* INFORMATION SUPPLIED
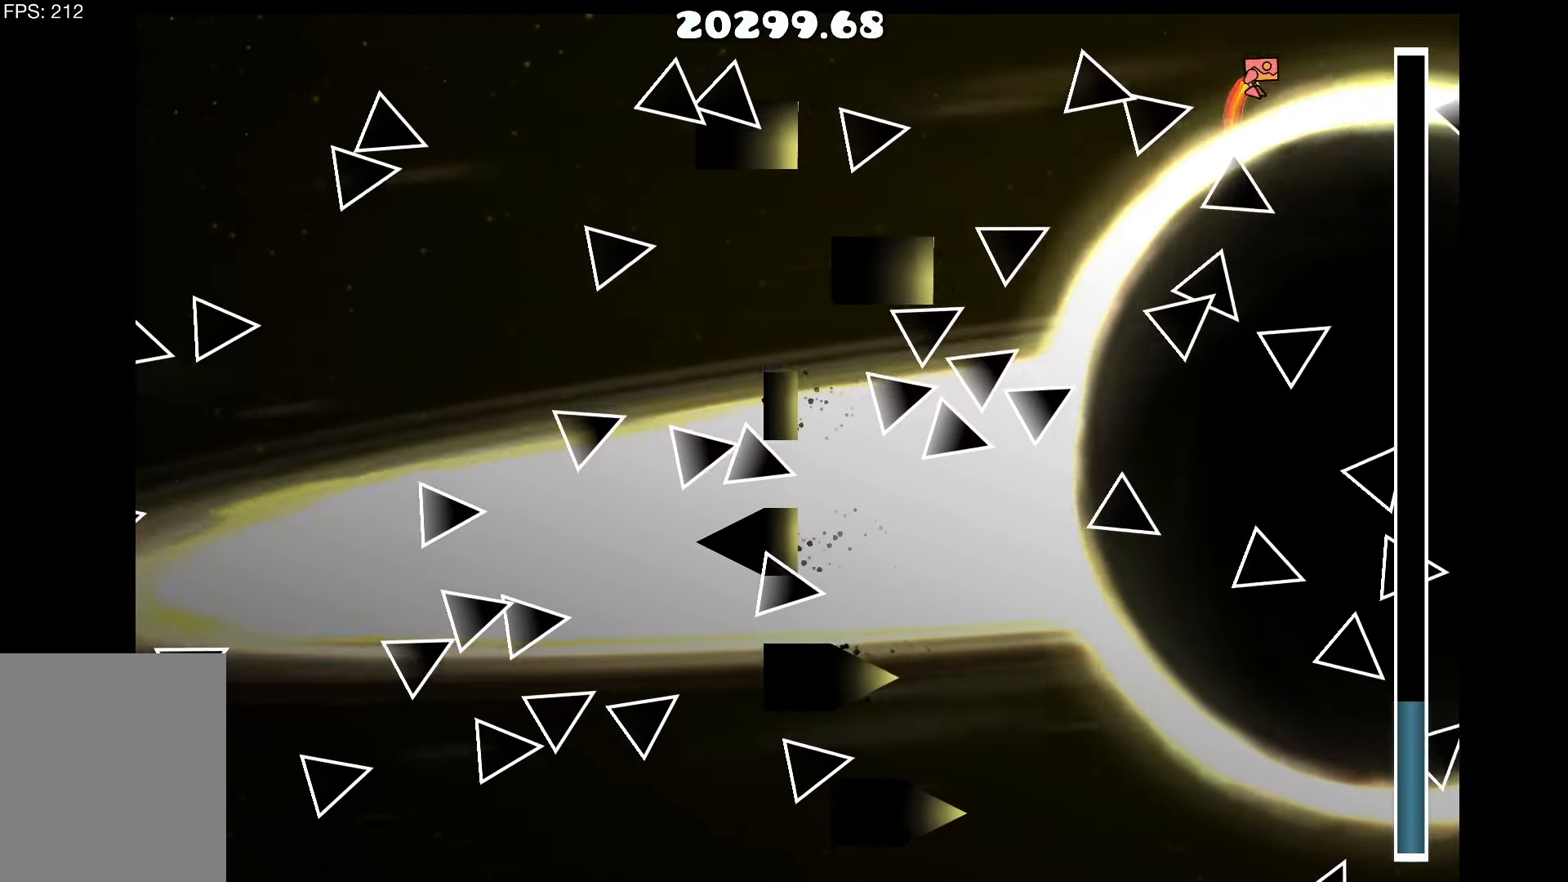
{"keys": ["a"], "events": [[67, "d", "up"], [167, "up", "down"], [217, "a", "down"], [217, "up", "up"], [300, "up", "down"], [400, "up", "up"]]}
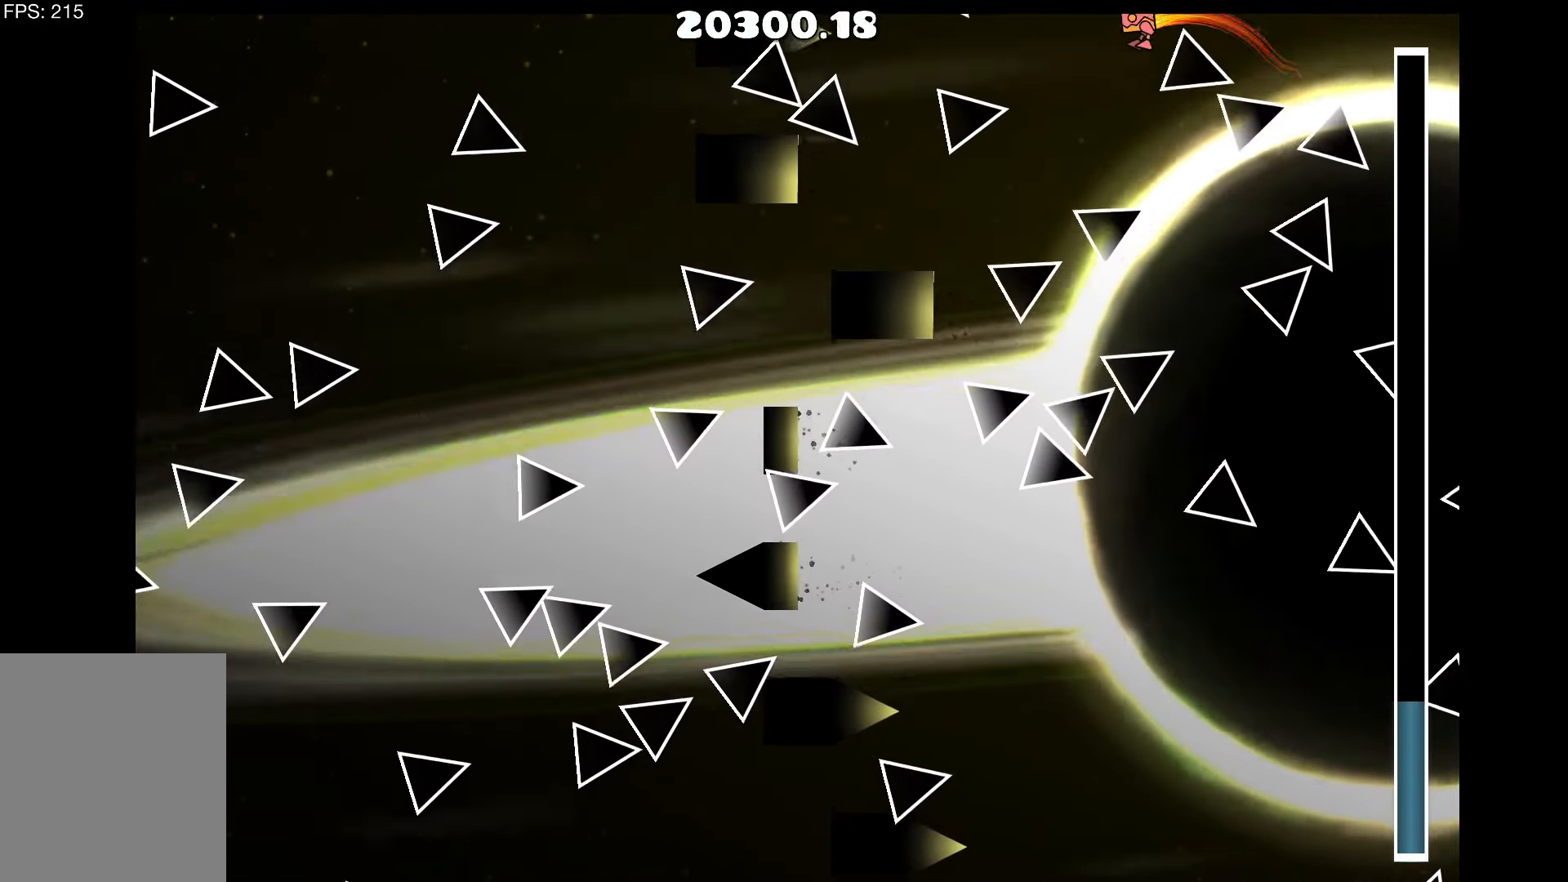
{"keys": ["d"], "events": [[33, "a", "up"], [133, "up", "down"], [183, "d", "down"], [217, "up", "up"], [267, "d", "up"], [467, "d", "down"], [467, "up", "down"], [500, "up", "up"]]}
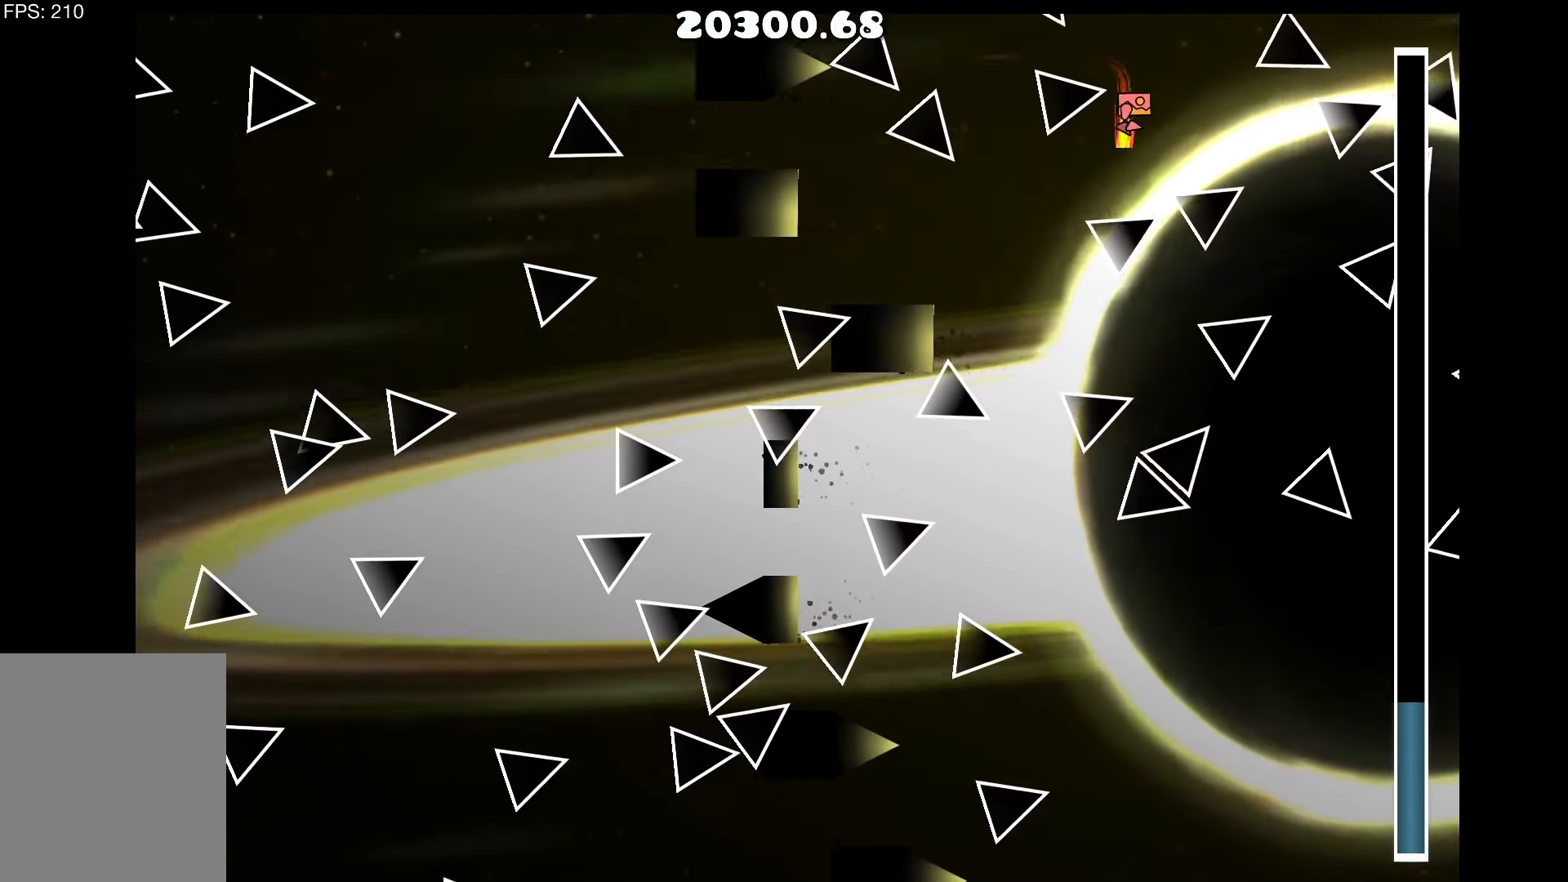
{"keys": ["d"], "events": [[67, "d", "up"], [100, "a", "down"], [233, "a", "up"], [300, "up", "down"], [383, "up", "up"], [433, "d", "down"]]}
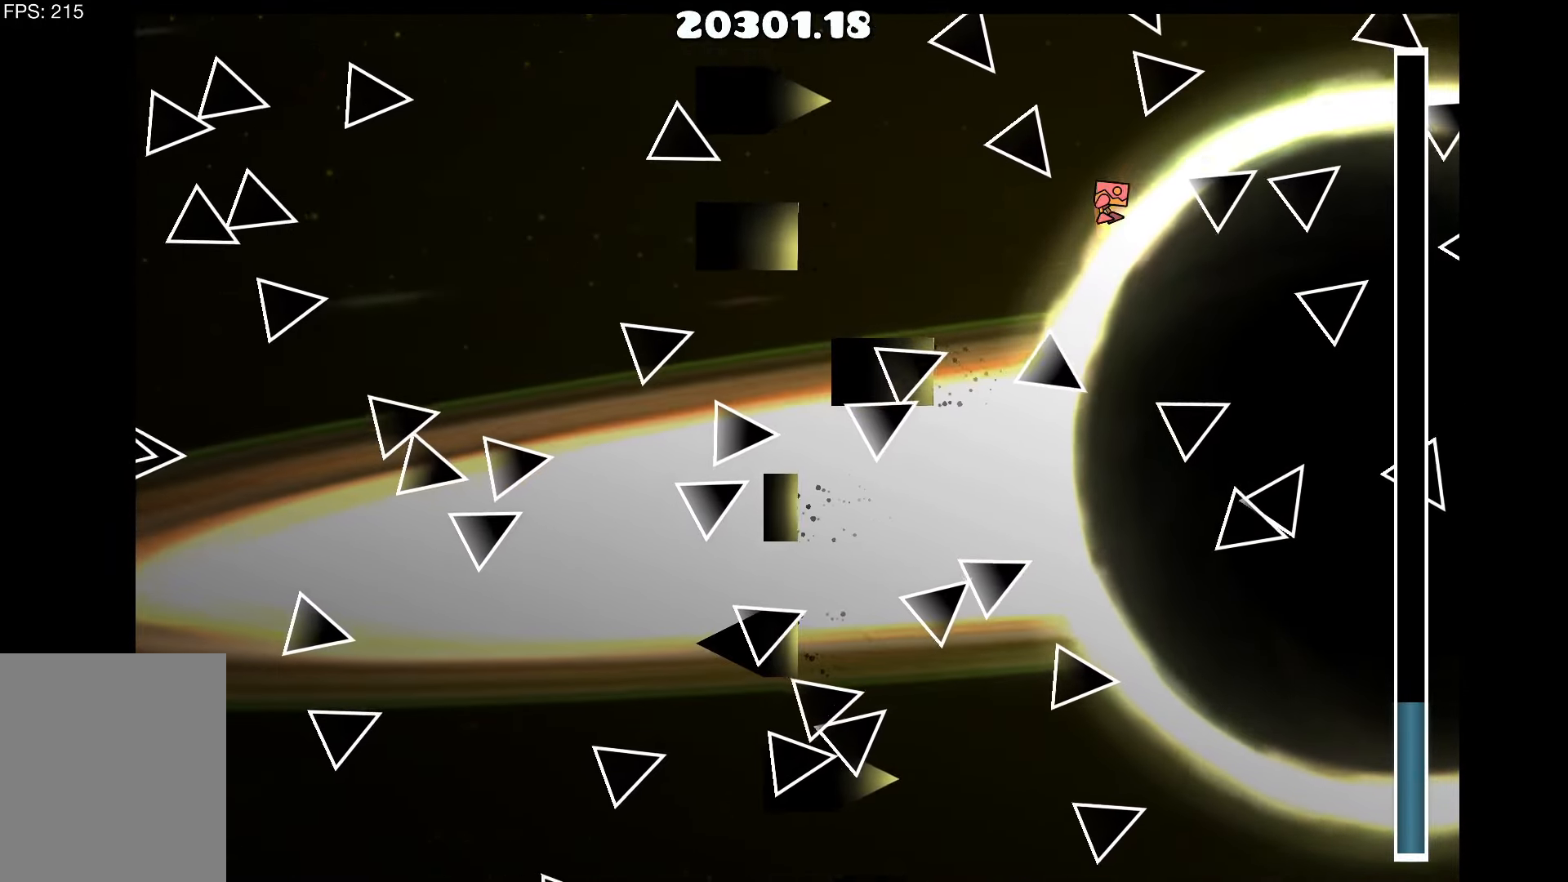
{"keys": [], "events": [[67, "d", "up"], [167, "up", "down"], [217, "a", "down"], [267, "up", "up"], [350, "up", "down"], [400, "a", "up"], [450, "up", "up"]]}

* YOUR TASK
Output the material above exactly as written and drop any images it holds.

* TASK RESULT
{"keys": ["a"], "events": [[67, "d", "up"], [167, "up", "down"], [217, "a", "down"], [217, "up", "up"], [300, "up", "down"], [400, "up", "up"]]}
{"keys": ["d"], "events": [[33, "a", "up"], [133, "up", "down"], [183, "d", "down"], [217, "up", "up"], [267, "d", "up"], [467, "d", "down"], [467, "up", "down"], [500, "up", "up"]]}
{"keys": ["d"], "events": [[67, "d", "up"], [100, "a", "down"], [233, "a", "up"], [300, "up", "down"], [383, "up", "up"], [433, "d", "down"]]}
{"keys": [], "events": [[67, "d", "up"], [167, "up", "down"], [217, "a", "down"], [267, "up", "up"], [350, "up", "down"], [400, "a", "up"], [450, "up", "up"]]}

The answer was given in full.